*WHAT THE TASK REQUIRES*. Nothing outside the range is to be copied. From the entries below, reproduce exactly the lines starting at the one with "717.459 toneladas de alimentos se" and ending at the one with "Mitarbeiter und Freiheit für den", without pictures.

Extracted page text data
* * * * * * * * *

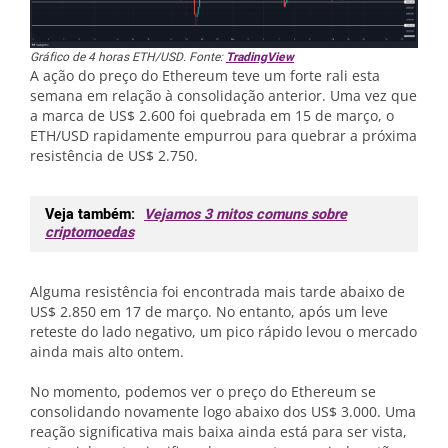
Gráfico de 4 horas ETH/USD. Fonte:
TradingView
A ação do preço do Ethereum teve um forte rali esta
semana em relação à consolidação anterior. Uma vez que
a marca de US$ 2.600 foi quebrada em 15 de março, o
ETH/USD rapidamente empurrou para quebrar a próxima
resistência de US$ 2.750.
Veja também:
Vejamos 3 mitos comuns sobre
criptomoedas
Alguma resistência foi encontrada mais tarde abaixo de
US$ 2.850 em 17 de março. No entanto, após um leve
reteste do lado negativo, um pico rápido levou o mercado
ainda mais alto ontem.
No momento, podemos ver o preço do Ethereum se
consolidando novamente logo abaixo dos US$ 3.000. Uma
reação significativa mais baixa ainda está para ser vista,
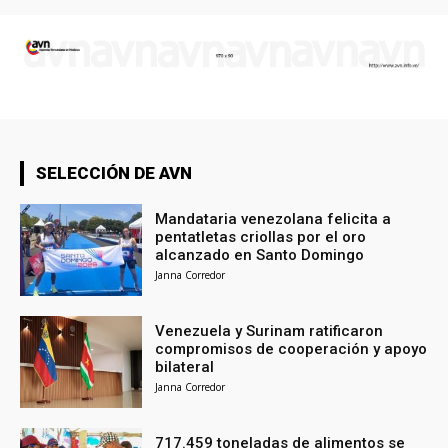
SELECCIÓN DE AVN
Mandataria venezolana felicita a
pentatletas criollas por el oro
alcanzado en Santo Domingo
Janna Corredor
Venezuela y Surinam ratificaron
compromisos de cooperación y apoyo
bilateral
Janna Corredor
717.459 toneladas de alimentos se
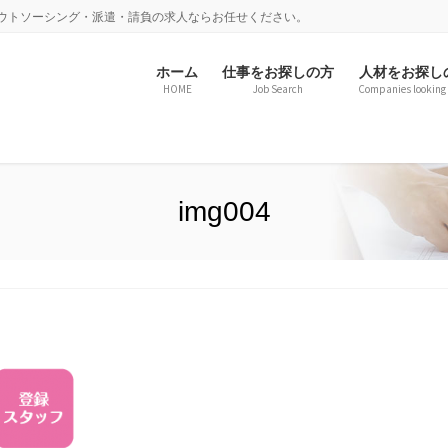
アウトソーシング・派遣・請負の求人ならお任せください。
ホーム
仕事をお探しの方
人材をお探し
HOME
Job Search
Companies looking 
img004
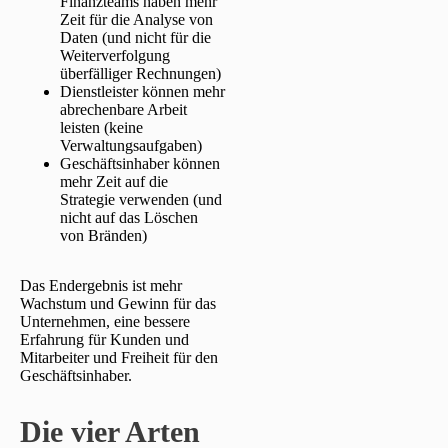
Finanzteams haben mehr
Zeit für die Analyse von
Daten (und nicht für die
Weiterverfolgung
überfälliger Rechnungen)
Dienstleister können mehr
abrechenbare Arbeit
leisten (keine
Verwaltungsaufgaben)
Geschäftsinhaber können
mehr Zeit auf die
Strategie verwenden (und
nicht auf das Löschen
von Bränden)
Das Endergebnis ist mehr
Wachstum und Gewinn für das
Unternehmen, eine bessere
Erfahrung für Kunden und
Mitarbeiter und Freiheit für den
Geschäftsinhaber.
Die vier Arten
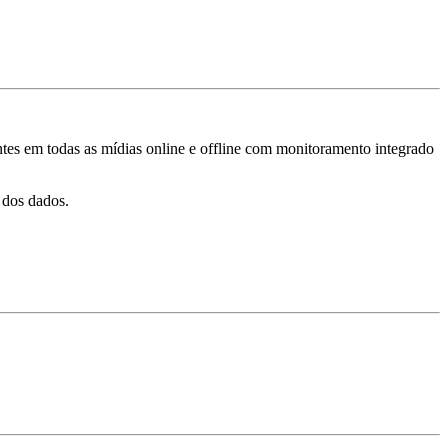
tes em todas as mídias online e offline com monitoramento integrado
 dos dados.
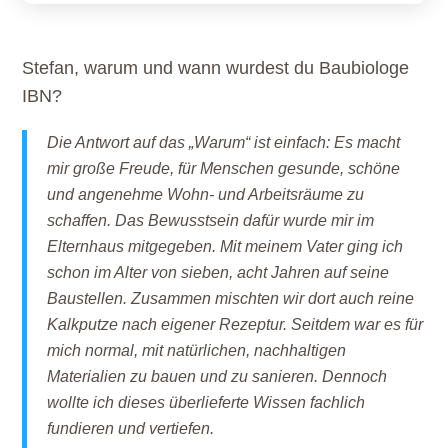
Stefan, warum und wann wurdest du Baubiologe
IBN?
Die Antwort auf das „Warum“ ist einfach: Es macht
mir große Freude, für Menschen gesunde, schöne
und angenehme Wohn- und Arbeitsräume zu
schaffen. Das Bewusstsein dafür wurde mir im
Elternhaus mitgegeben. Mit meinem Vater ging ich
schon im Alter von sieben, acht Jahren auf seine
Baustellen. Zusammen mischten wir dort auch reine
Kalkputze nach eigener Rezeptur. Seitdem war es für
mich normal, mit natürlichen, nachhaltigen
Materialien zu bauen und zu sanieren. Dennoch
wollte ich dieses überlieferte Wissen fachlich
fundieren und vertiefen.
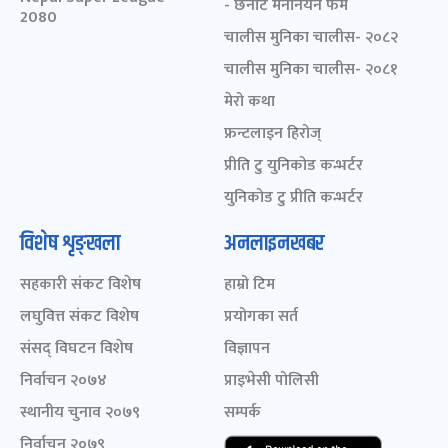
- छनोट मनोनयन फर्म
2080
चालीस मुनिका चालीस- २०८२
चालीस मुनिका चालीस- २०८१
मेरो कथा
फ्रन्टलाइन हिरोज्
प्रीति टु युनिकोड कन्भर्टर
युनिकोड टु प्रीति कन्भर्टर
विशेष शृङ्खला
अनलाइनखबर
सहकारी संकट विशेष
हाम्रो टिम
लघुवित्त संकट विशेष
प्रयोगका सर्त
संसद् विघटन विशेष
विज्ञापन
निर्वाचन २०७४
प्राइभेसी पोलिसी
स्थानीय चुनाव २०७९
सम्पर्क
निर्वाचन २०७९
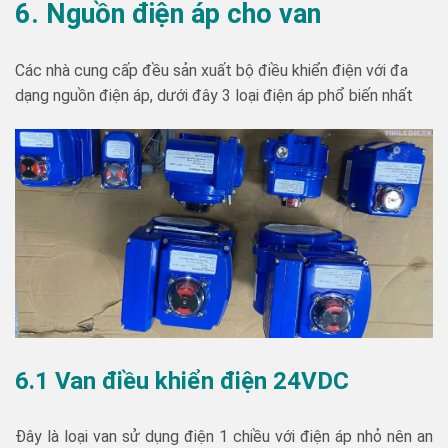
6. Nguồn điện áp cho van
Các nhà cung cấp đều sản xuất bộ điều khiển điện với đa
dạng nguồn điện áp, dưới đây 3 loại điện áp phổ biến nhất
6.1 Van điều khiển điện 24VDC
Đây là loại van sử dụng điện 1 chiều với điện áp nhỏ nên an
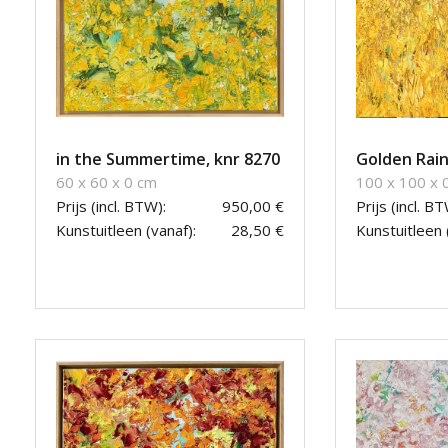
in the Summertime, knr 8270
Golden Rain
60 x 60 x 0 cm
100 x 100 x 
Prijs (incl. BTW):
950,00 €
Prijs (incl. BT
Kunstuitleen (vanaf):
28,50 €
Kunstuitleen 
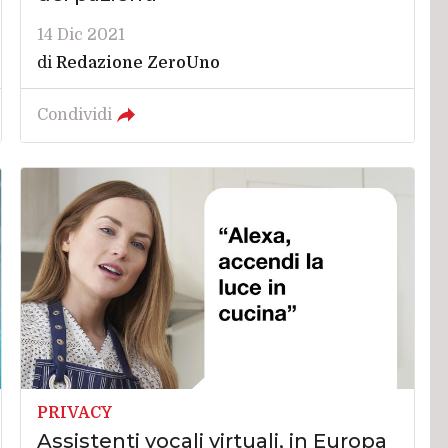
14 Dic 2021
di
Redazione ZeroUno
Condividi
PRIVACY
Assistenti vocali virtuali, in Europa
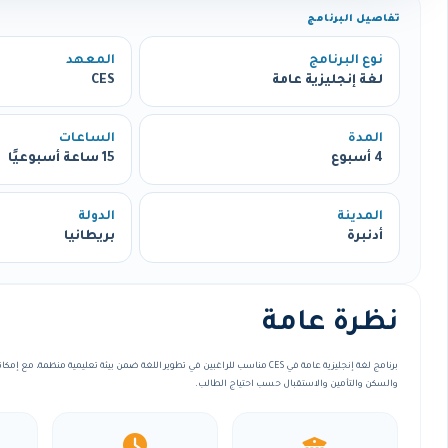
تفاصيل البرنامج
نوع البرنامج
المعهد
لغة إنجليزية عامة
CES
المدة
الساعات
4 أسبوع
15 ساعة أسبوعيًا
المدينة
الدولة
أدنبرة
بريطانيا
نظرة عامة
برنامج لغة إنجليزية عامة في CES مناسب للراغبين في تطوير اللغة ضمن بيئة تعليمية منظمة
والسكن والتأمين والاستقبال حسب احتياج الطالب.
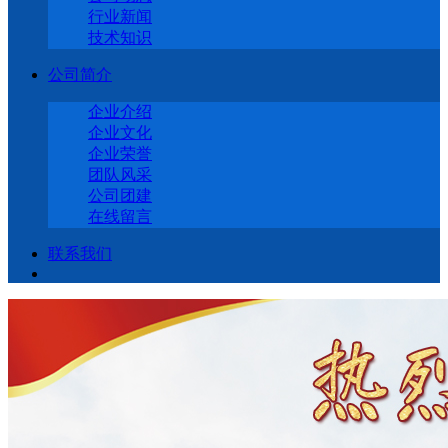
行业新闻
技术知识
公司简介
企业介绍
企业文化
企业荣誉
团队风采
公司团建
在线留言
联系我们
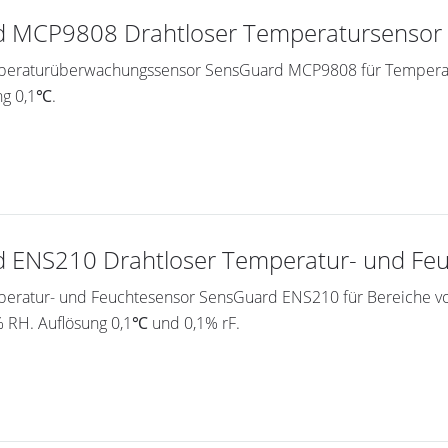
 MCP9808 Drahtloser Temperatursensor
peraturüberwachungssensor SensGuard MCP9808 für Temperatu
ng 0,1℃.
 ENS210 Drahtloser Temperatur- und Feuc
peratur- und Feuchtesensor SensGuard ENS210 für Bereiche v
 RH. Auflösung 0,1℃ und 0,1% rF.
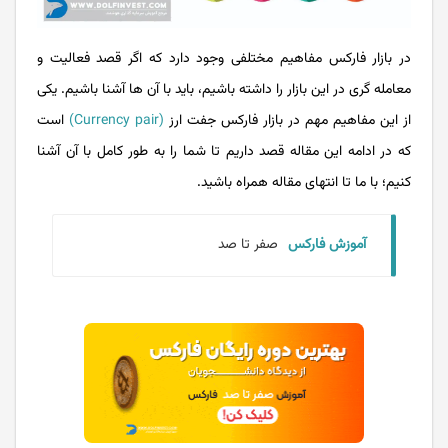
در بازار فارکس مفاهیم مختلفی وجود دارد که اگر قصد فعالیت و
معامله گری در این بازار را داشته باشیم، باید با آن ها آشنا باشیم. یکی
از این مفاهیم مهم در بازار فارکس جفت ارز
(Currency pair)
است
که در ادامه این مقاله قصد داریم تا شما را به طور کامل با آن آشنا
کنیم؛ با ما تا انتهای مقاله همراه باشید.
آموزش فارکس
صفر تا صد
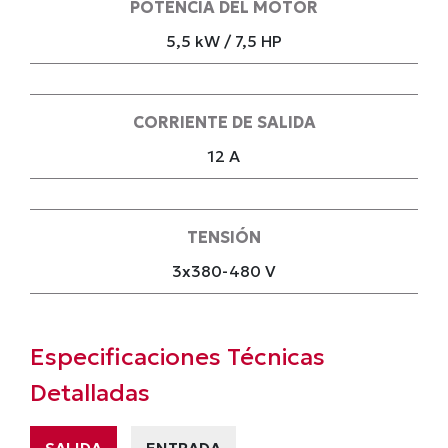
POTENCIA DEL MOTOR
5,5 kW / 7,5 HP
CORRIENTE DE SALIDA
12 A
TENSIÓN
3x380-480 V
Especificaciones Técnicas
Detalladas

* * * * * * * * *

*EXPECTED OUTPUT*.
717.459 toneladas de alimentos se
アウトソーシング・派遣・請負の求人ならお任せください。
ホーム
仕事をお探しの方
人材をお探し
HOME
Job Search
Companies looking 
img004
Finanzteams haben mehr
Zeit für die Analyse von
Daten (und nicht für die
Weiterverfolgung
überfälliger Rechnungen)
Dienstleister können mehr
abrechenbare Arbeit
leisten (keine
Verwaltungsaufgaben)
Geschäftsinhaber können
mehr Zeit auf die
Strategie verwenden (und
nicht auf das Löschen
von Bränden)
Das Endergebnis ist mehr
Wachstum und Gewinn für das
Unternehmen, eine bessere
Erfahrung für Kunden und
Mitarbeiter und Freiheit für den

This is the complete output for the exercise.